While everyone experiences stress from time to time, military members are at an increased risk of getting stressed because they have to deal with many challenges, including deployment and frequent moves. In the military, life can sometimes seem overwhelming.
Stress can manifest itself in many ways if you are military personnel. It can manifest in social, physical, and mental symptoms. Some of these symptoms include increased appetite, loss of appetite, depression, headaches, sleeplessness, oversleeping, and exhaustion. Yet, if you are a serviceman, you have to do your duty to serve the nation whether or not you are stressed.
Dealing with Stress in the Military
If military personnel fail to deal with stress as soon as possible, the consequences can be catastrophic. When stress is left unchecked, it impairs one’s reasoning and can easily make you dangerous to yourself and others. If there is no limit to the damage that stress can make a civilian do, what of the military. We are talking about highly trained individuals who are armed almost all the time. Therefore, it is advisable that the military know how to identify stress and its triggers so that they deal with it.
Stress management is the ability of military personnel to maintain control when people, events, or situations threaten to spin their life out of control. And as anyone who has ever served in the military will tell you, military personnel are almost always exposed to stressful situations.
Luckily, there are numerous strategies that one can use to reduce the effects that stress causes and minimize the impact of stress in your daily life. Here are some of them:
- Acknowledge how you feel
It is okay to feel bad. You see, stress happens to everyone, even the most positive and carefree person there is. In the military, stress is almost inevitable. While the military is very good at dealing with life-threatening situations instantly, sometimes things happen on the battlefield, and soldiers have a hard time coming to terms with reality.
The first step in dealing with stress is accepting how you feel and giving yourself permission to feel the way you do. It could be as bad as losing colleagues on the battlefield or mistakes on the part of your team that put innocent people in danger. However, you can deal with the stress if you are still in denial.
- Take Control
Once you accept the situation for what it is, you should now try to see if there is something that you can do to change or at least control the situation. Most times, there is not much you can do about the situation, but you can do everything about how you react to the situation.
A soldier may feel weak because of blaming himself for what took place. But the event is already past, and it is not much you can do to change the outcome. You should try to forgive yourself and think of what you will do differently in the future.
- Be positive
A soldier should learn to give himself positive affirmatives. Tell yourself that you are going to be fine despite the stress rather than thinking about how horrible everything looks.

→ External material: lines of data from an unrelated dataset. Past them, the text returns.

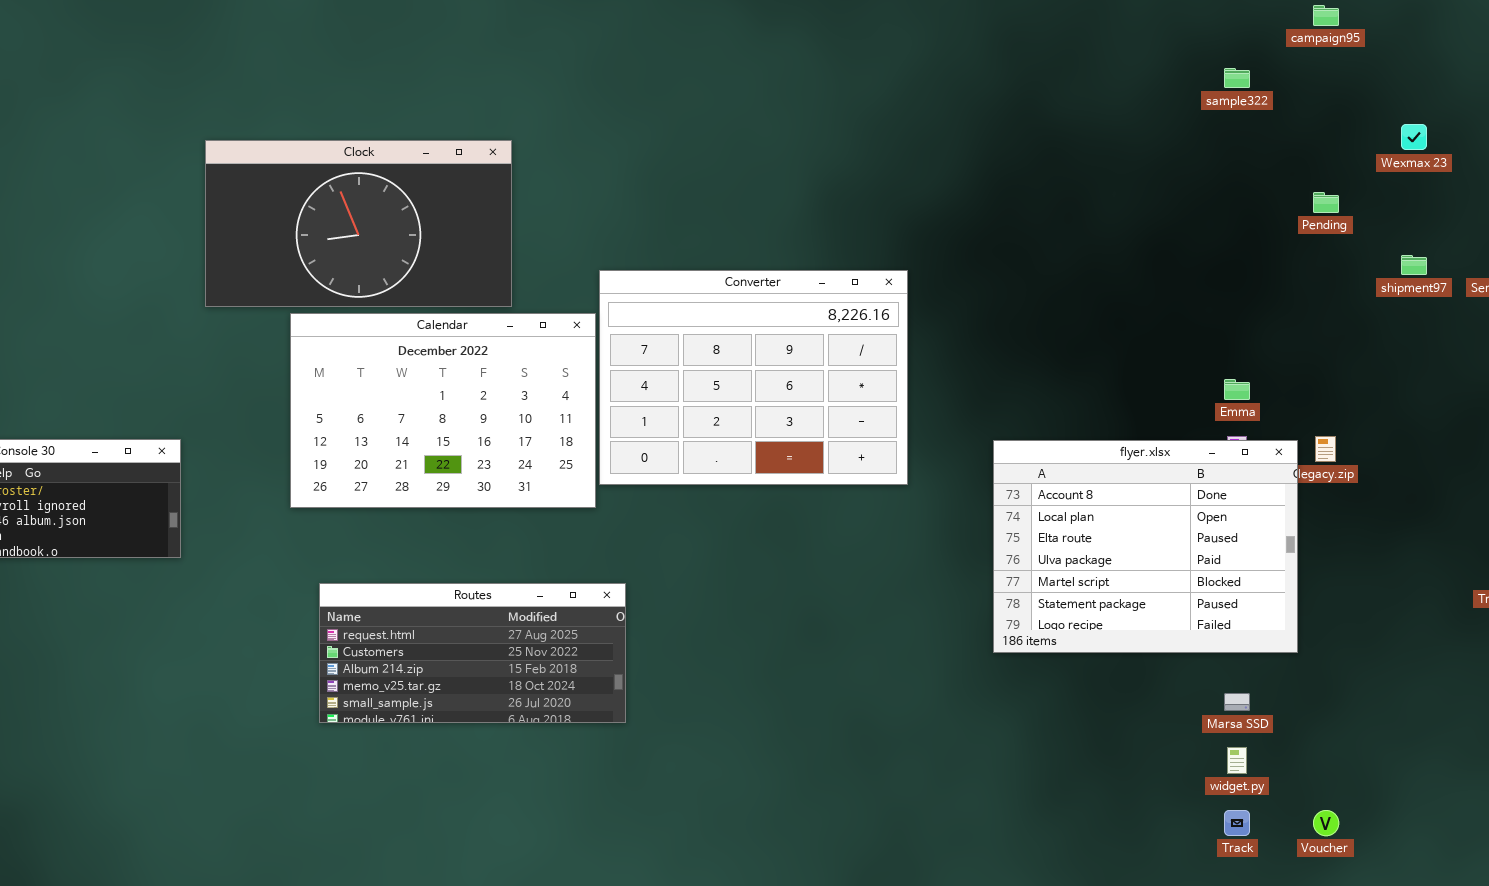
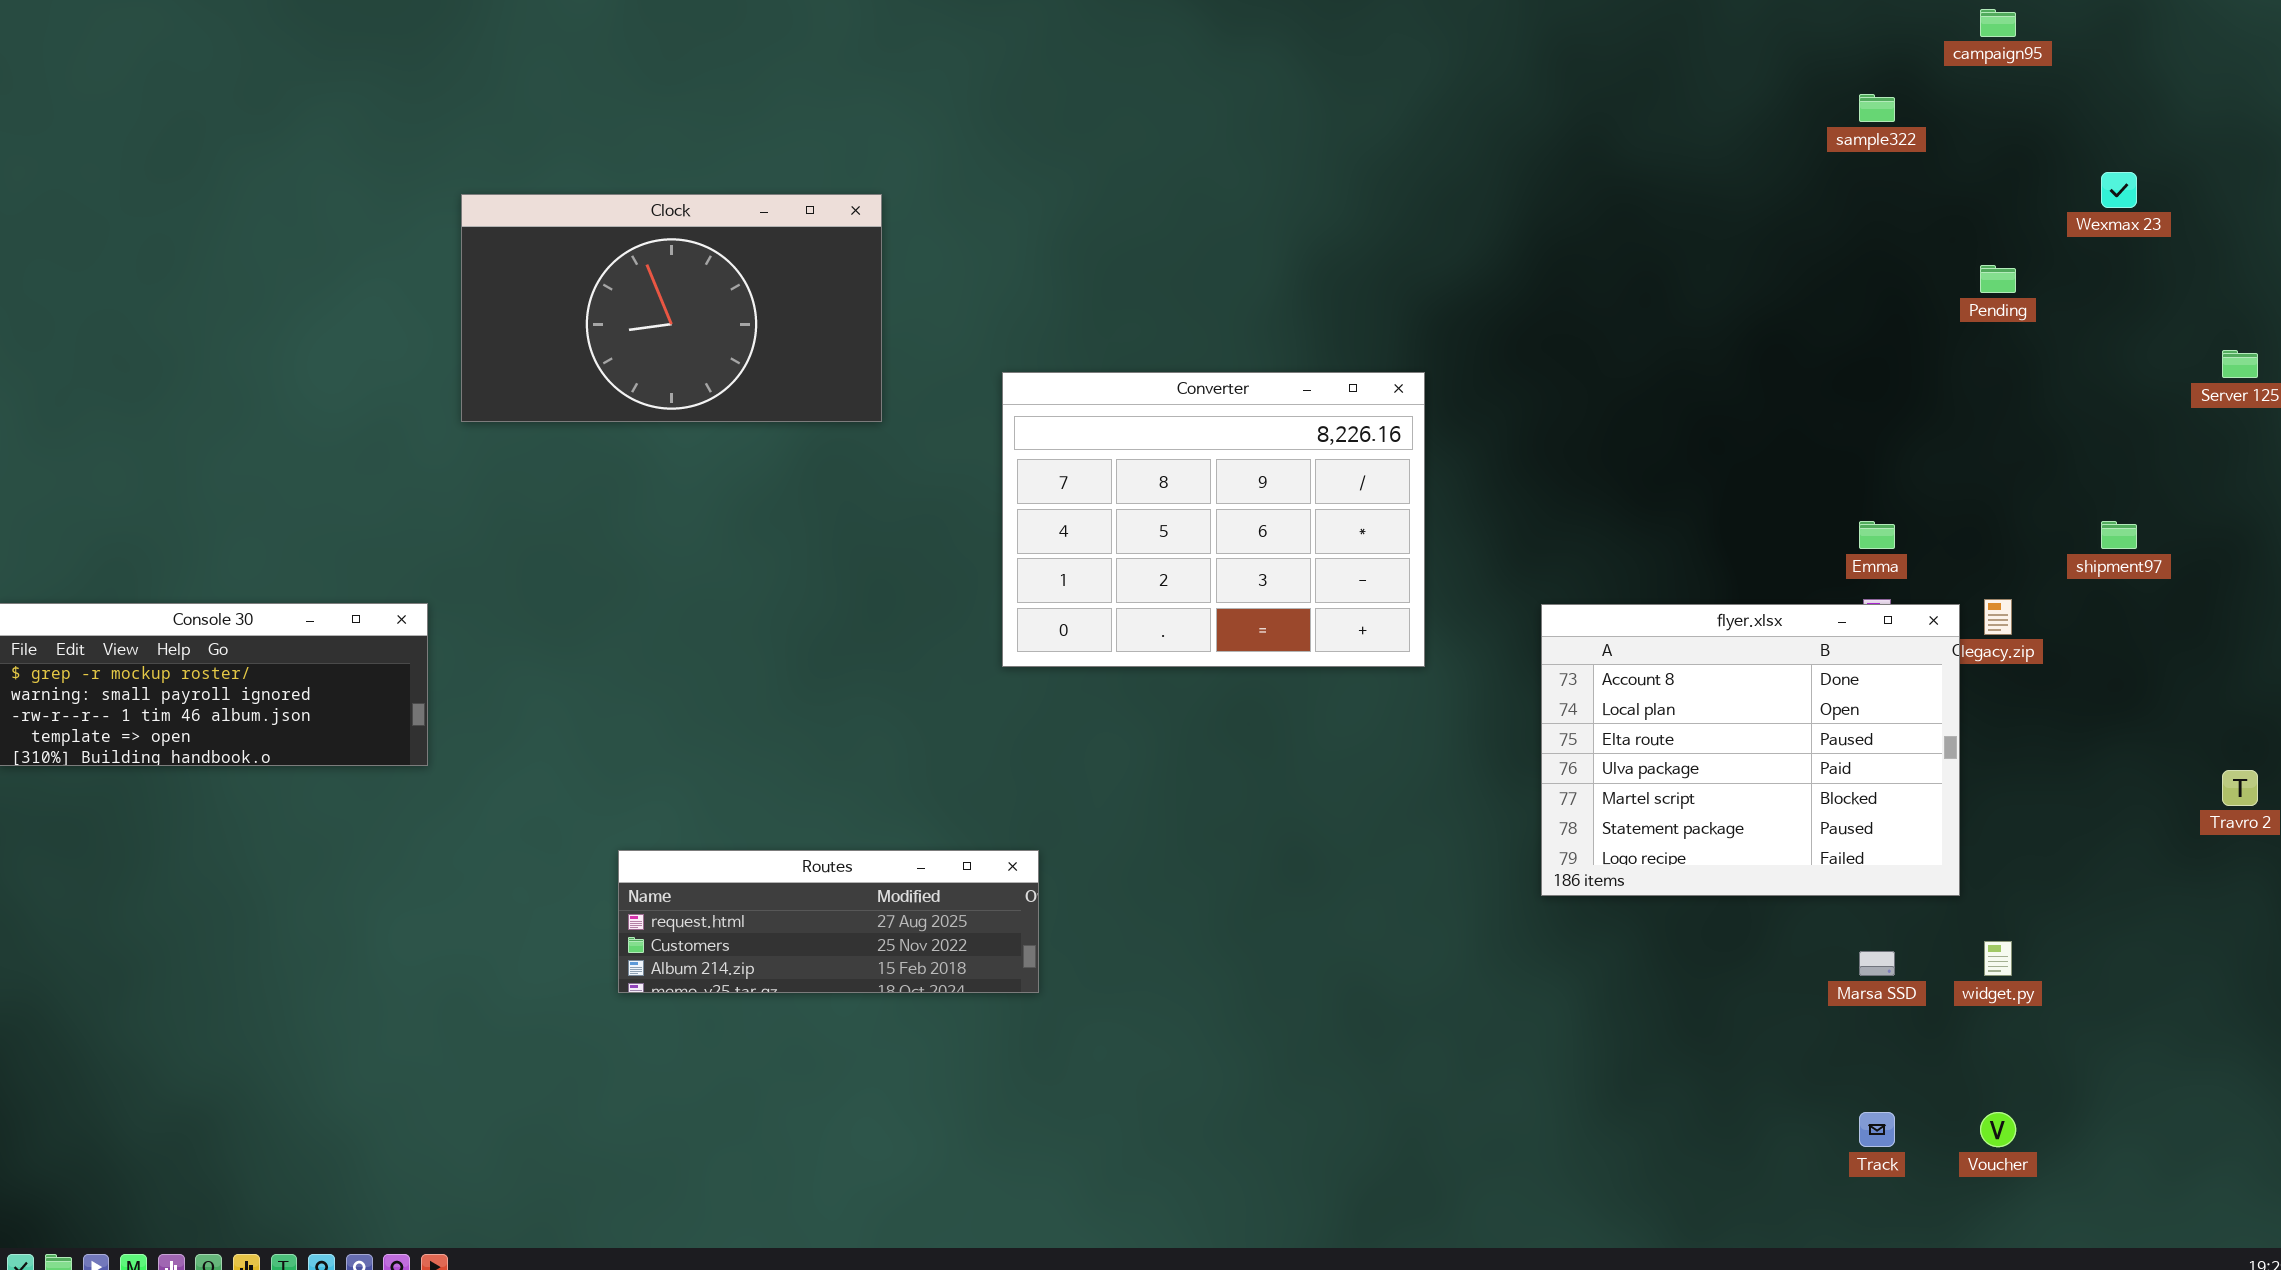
shipment97: [1401,255,1427,275] -> [2101,521,2137,549], moved
Calendar: [290,313,596,508] -> none, closed
Routes: [319,583,626,723] -> [618,850,1039,993], resized
widget.py: [1227,747,1247,774] -> [1984,941,2012,976], moved

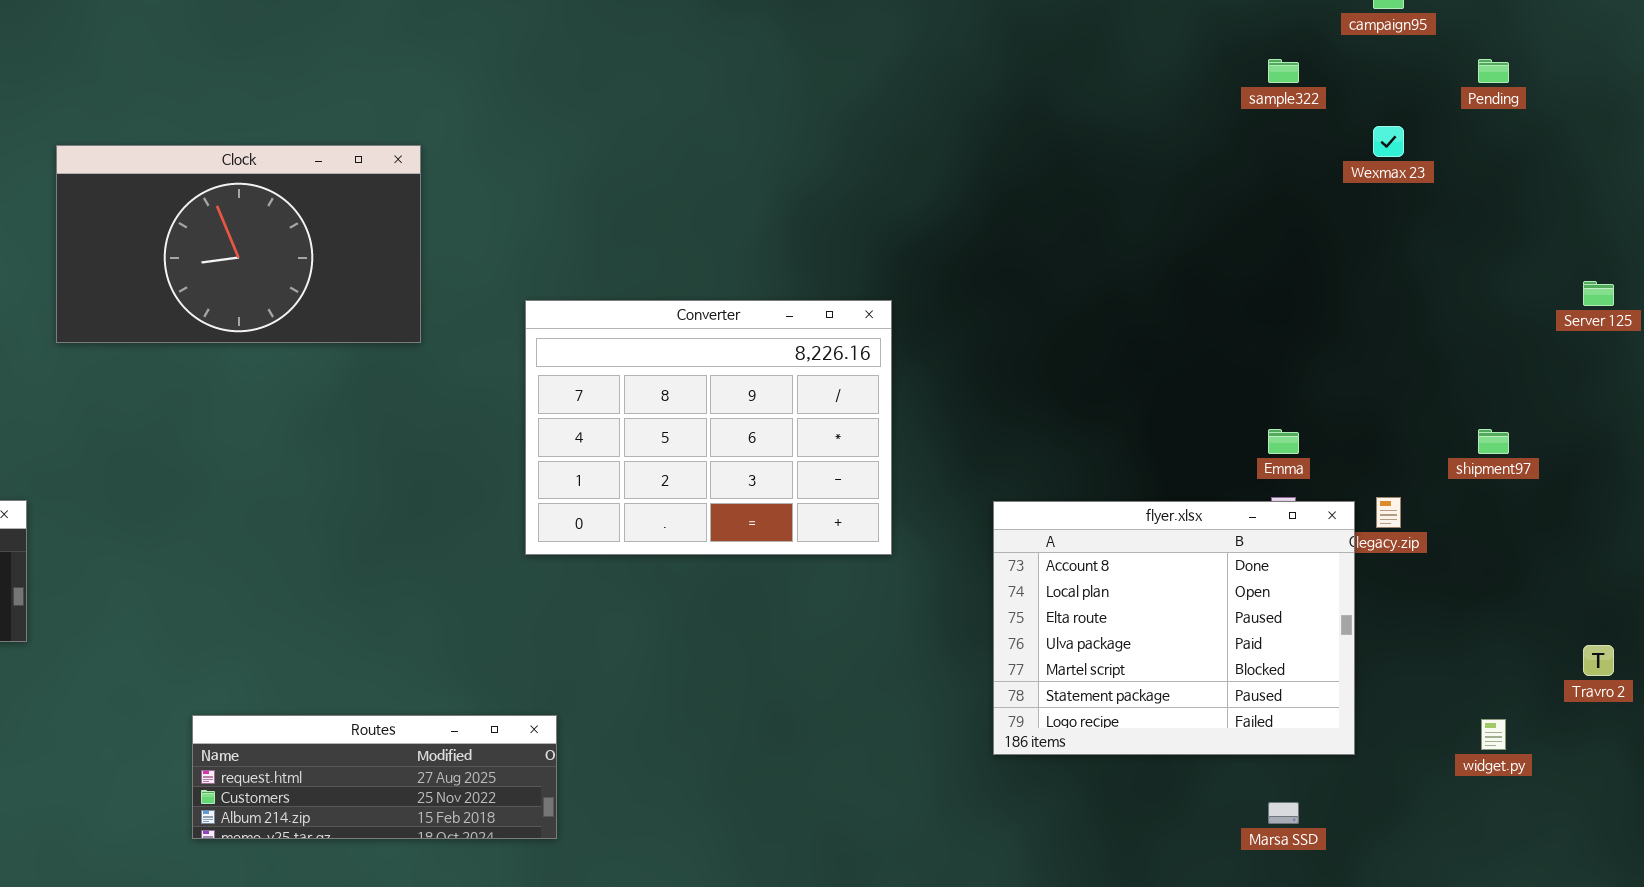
Wexmax 23: [2101,172,2137,208] -> [1373,126,1404,157], moved
Pending: [1980,265,2016,293] -> [1478,59,1509,83], moved
widget.py: [1984,941,2012,976] -> [1481,719,1506,750], moved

Maybe it is important to note here that you can ‘use’ stress to your advantage. However, for stress to be beneficial, it must be short-term and not too severe. Instead of letting stress cripple your life for something that cannot be undone, find something you can do to make things better. And there is much good that you can do in the military. Focus on that and not the stress.
- Practice kindness
The truth is that being kind is the last thing you feel like doing when you are stressed. However, performing small acts of kindness magically improves your mood. The military is always offering a helping hand to civilians from time to time. This is a good opportunity to get out there and do good instead of spending the day stressing over that issue again.
While acts of kindness are meant to help improve the well-being of the people receiving them, it has been proven that they are also helpful for those who are performing them. There is something magical about the beautiful smiles that the military receives when performing acts of kindness.
- Practice Mindfulness
Mindfulness is the act of focusing on living in the present moment. It entails paying attention to your thoughts, feelings, and the surrounding environment. When you practice mindfulness, you are not worried about future or past events.
You will find that most times, military personnel are stressed about some past or future event. A soldier may be worried about an upcoming deployment or even stressed by some tragic event they were part of. If you keep thinking about it, the stress will only get worse.
- Seek help
Military personnel should seek professional help if stress is becoming a perennial problem. In the military, you can get help immediately after the occurrence of something awful. When it comes to seeking help, the best thing to do is get a counselor with experience handling the mental health of military personnel.
However, it is a good idea to first share your problem with the people you trust. You definitely have military colleagues. These are the best people to share your issues with because they will understand what you are going through.
Bad moods and stress are a normal part of everyday life. If you are in the military, this can be worse and more often. However, you should not let stress take over your life—the duties of the military demand sober-mindedness. You should use these strategies to fight off stress and get relief from negative emotions.